In a previous post I mused: "Why use a monthly leading index when you have a weekly one to hand?" Forget that - how about a daily economic index? Martin D.D. Evans of Georgetown University has a new article in the latest International Journal of Central Banking which proposes just such a thing.
His paper, Where Are We Now? Real-Time Estimates of the Macroeconomy, describes a method for calculating daily realtime estimates of the current state of the US economy:
The estimates are computed from data on scheduled U.S. macroeconomic announcements using an econometric model that allows for variable reporting lags, temporal aggregation, and other complications in the data. The model can be applied to find real-time estimates of GDP, inflation, unemployment, or any other macroeconomic variable of interest.
In this paper, I focus on the problem of estimating the current level of and growth rate in GDP. I construct daily real-time estimates of GDP that incorporate public information known on the day in question. The real-time estimates produced by the model are uniquely suited to studying how perceived developments in the macroeconomy are linked to asset prices over a wide range of frequencies. The estimates also provide, for the first time, daily time series that can be used in practical policy decisions.
Evans argues that you can model GDP growth "as the quarterly aggregate of an unobserved daily process for real economy-wide activity."

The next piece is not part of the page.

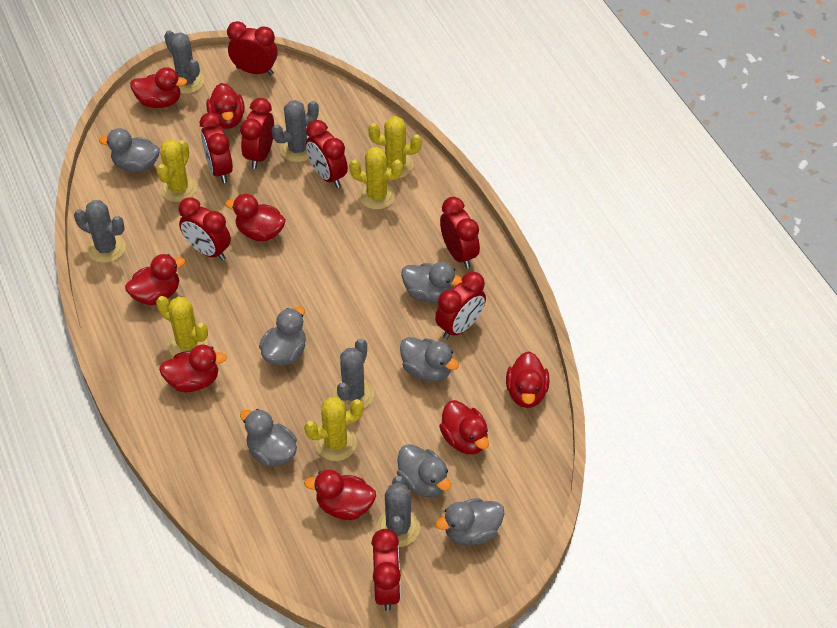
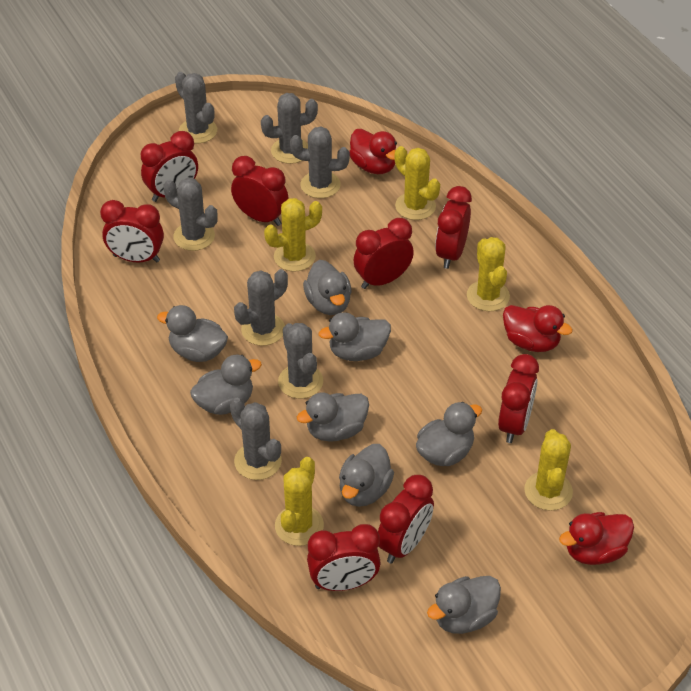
grey cactus: [74,200,126,263] [164,30,204,94] [272,100,319,162] [334,339,374,411] [377,476,420,547] = 5 -> [163,178,218,251] [175,72,217,143] [230,398,282,480] [234,269,288,346] [261,93,318,164] [278,323,323,399] [290,127,350,198] = 7
grey duck: [99,128,160,173] [240,409,297,467] [259,306,306,366] [397,444,451,497] [400,337,459,382] [401,262,462,303] [435,498,504,545] = 7 -> [157,305,228,362] [190,355,262,415] [297,393,369,442] [303,260,352,315] [319,312,391,361] [339,444,394,507] [416,402,482,466] [427,576,501,634] = 8
red duck: [125,254,185,305] [130,67,187,108] [159,345,227,392] [206,83,245,129] [225,194,286,241] [304,470,376,520] [439,400,489,455] [506,352,550,408] = 8 -> [349,129,397,174] [503,305,573,352] [559,512,634,565] = 3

The model also specifies the relationship between GDP, data releases on GDP growth, and data releases on a set of other macroeconomic variables in a manner that accommodates the complex timing of releases. In particular, I incorporate the variable reporting lags that exist between the end of each data collection period (i.e., the end of a month or quarter) and the release day for each variable. This is only possible because the model tracks the evolution of the economy on a daily basis.
His model captures quarterly GDP quite well, though it is more accurate to consider it as a continually-updated estimate rather than a daily one. He concludes:
In this paper, I have presented a method for estimating the current state of the economy on a continual basis using the flow of information from a wide range of macroeconomic data releases. These real-time estimates were computed from an econometric model that allows for variable reporting lags, temporal aggregation, and other complications that characterize the daily flow of macroeconomic information. The model can be applied to find real-time estimates of GDP, inflation, unemployment, or any other macroeconomic variable of interest.
Evans notes that "these findings give but a flavor of the possible uses for realtime estimates". I quite agree. I look forward to longer time series, and modelling of other economic data. It surely can't be long before one of the investment banks starts crunching out their own proprietary version, either.